» **Trabajo requerido**: Prosigue el texto de opinión sobre el periodismo en Nicaragua, que aparece más abajo, a partir de su última oración.

PREMIO Y ROLEX
Me siento tan orgulloso del premio que recibió Octavio Enríquez esta semana, tanto como si lo hubiese recibido yo mismo. No solo porque Octavio es un excelente periodista, sino también porque es un extraordinario ser humano. Premios como este tienen un enorme valor utilitario, más allá de su simbolismo. Nos sirven para saber que de este lado se están haciendo las cosas bien, sirven para estimularnos en la búsqueda del buen periodismo, para animarnos en estos tiempos difíciles y no sé qué uso le dará a la dotación económica que el premio también trae, pero sí estoy seguro de que nunca se comprará un Rolex como con el que fanfarroneó el diputado Mario Valle en el trabajo que, paradójicamente, le valió el reconocimiento internacional.
REFLEXIÓN
Tantos y tan buenos premios ha recibido el periodismo nacional independiente, que al menos debería hacer reflexionar a aquellos que se quejan agriamente por el tipo de periodismo que se hace en Nicaragua y lo condenan porque dicen que “nunca ve los logros del Gobierno y echa la culpa al comandante Ortega de todos los males de Nicaragua”. Si este periodismo es el malo y aquel que canta loas al “comandante Daniel” es el bueno, ¿cómo es que nadie más que ellos ve eso?
MANADA
Estaba viendo un vídeo en Youtube (http://www.youtube.com/watch?v=a0InyDjT_cI) donde un par de leones persigue a una manada de búfalos. Los búfalos corren por su vida y los leones saltan sobre un infortunado animal y están a punto de matarlo cuando la manada se detiene y decide regresar, llena de miedo, a enfrentar a la pareja de leones. Amaga. Los leones no aflojan a su presa. Uno por uno podrían matar con facilidad a todos los búfalos o a muchos de ellos. Amenazan y la manada retrocede asustada, pero finalmente recapacita y embiste junta y decidida. Los leones huyen, dejando libre al búfalo herido. Todos están a salvo.

» **Datos mostrados**:
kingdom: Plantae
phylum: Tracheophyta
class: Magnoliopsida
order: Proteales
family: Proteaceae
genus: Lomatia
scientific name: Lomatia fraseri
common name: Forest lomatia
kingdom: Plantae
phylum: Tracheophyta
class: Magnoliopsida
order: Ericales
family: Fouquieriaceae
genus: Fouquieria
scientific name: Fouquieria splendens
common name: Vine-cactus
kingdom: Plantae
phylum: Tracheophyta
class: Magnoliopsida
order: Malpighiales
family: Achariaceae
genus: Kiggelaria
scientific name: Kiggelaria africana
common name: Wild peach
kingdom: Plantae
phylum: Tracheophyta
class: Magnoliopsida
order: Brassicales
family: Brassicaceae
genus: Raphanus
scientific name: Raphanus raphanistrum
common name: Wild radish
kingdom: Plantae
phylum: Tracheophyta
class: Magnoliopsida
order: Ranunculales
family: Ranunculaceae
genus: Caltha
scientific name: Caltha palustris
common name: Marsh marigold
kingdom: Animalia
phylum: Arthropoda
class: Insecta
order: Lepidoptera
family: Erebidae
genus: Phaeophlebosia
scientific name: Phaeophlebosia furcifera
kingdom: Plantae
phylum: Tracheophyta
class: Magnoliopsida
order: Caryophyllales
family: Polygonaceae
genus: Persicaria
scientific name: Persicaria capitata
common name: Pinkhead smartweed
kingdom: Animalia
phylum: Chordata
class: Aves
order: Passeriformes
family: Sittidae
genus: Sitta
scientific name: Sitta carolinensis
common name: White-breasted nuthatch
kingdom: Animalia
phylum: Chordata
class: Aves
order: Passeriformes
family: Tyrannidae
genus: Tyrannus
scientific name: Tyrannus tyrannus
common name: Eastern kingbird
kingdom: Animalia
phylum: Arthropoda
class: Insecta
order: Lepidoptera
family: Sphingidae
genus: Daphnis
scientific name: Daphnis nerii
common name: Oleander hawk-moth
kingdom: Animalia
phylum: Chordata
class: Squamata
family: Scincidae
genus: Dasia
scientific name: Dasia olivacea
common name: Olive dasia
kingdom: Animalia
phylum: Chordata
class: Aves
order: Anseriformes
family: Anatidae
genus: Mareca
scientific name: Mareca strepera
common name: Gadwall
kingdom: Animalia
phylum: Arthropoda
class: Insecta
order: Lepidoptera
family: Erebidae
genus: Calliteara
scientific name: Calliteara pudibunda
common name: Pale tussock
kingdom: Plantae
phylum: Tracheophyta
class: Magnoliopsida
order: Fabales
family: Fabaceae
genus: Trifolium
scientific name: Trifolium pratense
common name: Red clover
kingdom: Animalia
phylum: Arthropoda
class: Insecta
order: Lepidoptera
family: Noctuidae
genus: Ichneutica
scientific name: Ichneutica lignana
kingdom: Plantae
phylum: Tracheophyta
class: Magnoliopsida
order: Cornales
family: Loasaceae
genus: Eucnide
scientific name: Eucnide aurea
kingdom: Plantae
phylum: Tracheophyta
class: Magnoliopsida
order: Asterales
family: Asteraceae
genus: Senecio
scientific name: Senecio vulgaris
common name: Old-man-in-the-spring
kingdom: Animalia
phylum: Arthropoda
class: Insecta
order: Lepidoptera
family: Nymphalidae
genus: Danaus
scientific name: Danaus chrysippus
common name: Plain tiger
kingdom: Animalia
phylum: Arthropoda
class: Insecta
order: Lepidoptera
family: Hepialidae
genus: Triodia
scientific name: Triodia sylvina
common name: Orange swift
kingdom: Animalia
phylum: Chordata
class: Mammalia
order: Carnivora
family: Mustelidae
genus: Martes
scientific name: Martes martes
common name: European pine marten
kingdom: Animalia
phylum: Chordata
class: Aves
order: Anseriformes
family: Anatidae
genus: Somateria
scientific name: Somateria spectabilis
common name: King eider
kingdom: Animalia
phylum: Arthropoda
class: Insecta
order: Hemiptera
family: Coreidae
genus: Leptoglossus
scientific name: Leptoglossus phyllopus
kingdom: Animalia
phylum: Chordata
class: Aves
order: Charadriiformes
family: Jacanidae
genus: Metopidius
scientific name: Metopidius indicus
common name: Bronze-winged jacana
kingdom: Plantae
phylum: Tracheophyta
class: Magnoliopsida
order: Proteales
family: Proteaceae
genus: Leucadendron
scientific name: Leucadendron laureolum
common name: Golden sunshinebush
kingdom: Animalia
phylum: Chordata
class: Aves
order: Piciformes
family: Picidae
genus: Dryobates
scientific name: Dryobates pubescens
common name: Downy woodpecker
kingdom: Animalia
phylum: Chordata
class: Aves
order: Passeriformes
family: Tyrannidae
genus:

» **Resultado**:
EJEMPLO
Lo que no logro entender es cómo unos cuadrúpedos astados de Tanzania van a tener más raciocinio que nuestros políticos de oposición. Todos ellos corren creyendo que así salvarán su vida, su partido, sus diputaciones y sus casillas, mientras el león los va matando uno por uno, por separado. Acaso los resultados de las últimas encuestas no les están gritando que ninguno se salvará y que juntos no solo conseguirían vivir, sino hasta derrotar a quien hoy los persigue invencible.
SERVILISMO
Nicaragua conoció en Walter Porras el más despreciable servilismo. Porras sobrepasó los límites incluso en el orteguismo, donde la fidelidad perruna es regla. Lo vimos vociferando desquiciado al oído de Eduardo Montealegre cuando este llegó a declarar impuestos en la institución donde Porras era director. También lo vimos llevando como manada a los empleados de la DGI a las correrías partidarias. También se lució despidiendo a empleados que no aplaudían sus disparates y ya recientemente lo vimos en televisión, negando haber sido despedido por el mismo hombre que puso a la par de “Dios y la Virgen Santísima”. Patético.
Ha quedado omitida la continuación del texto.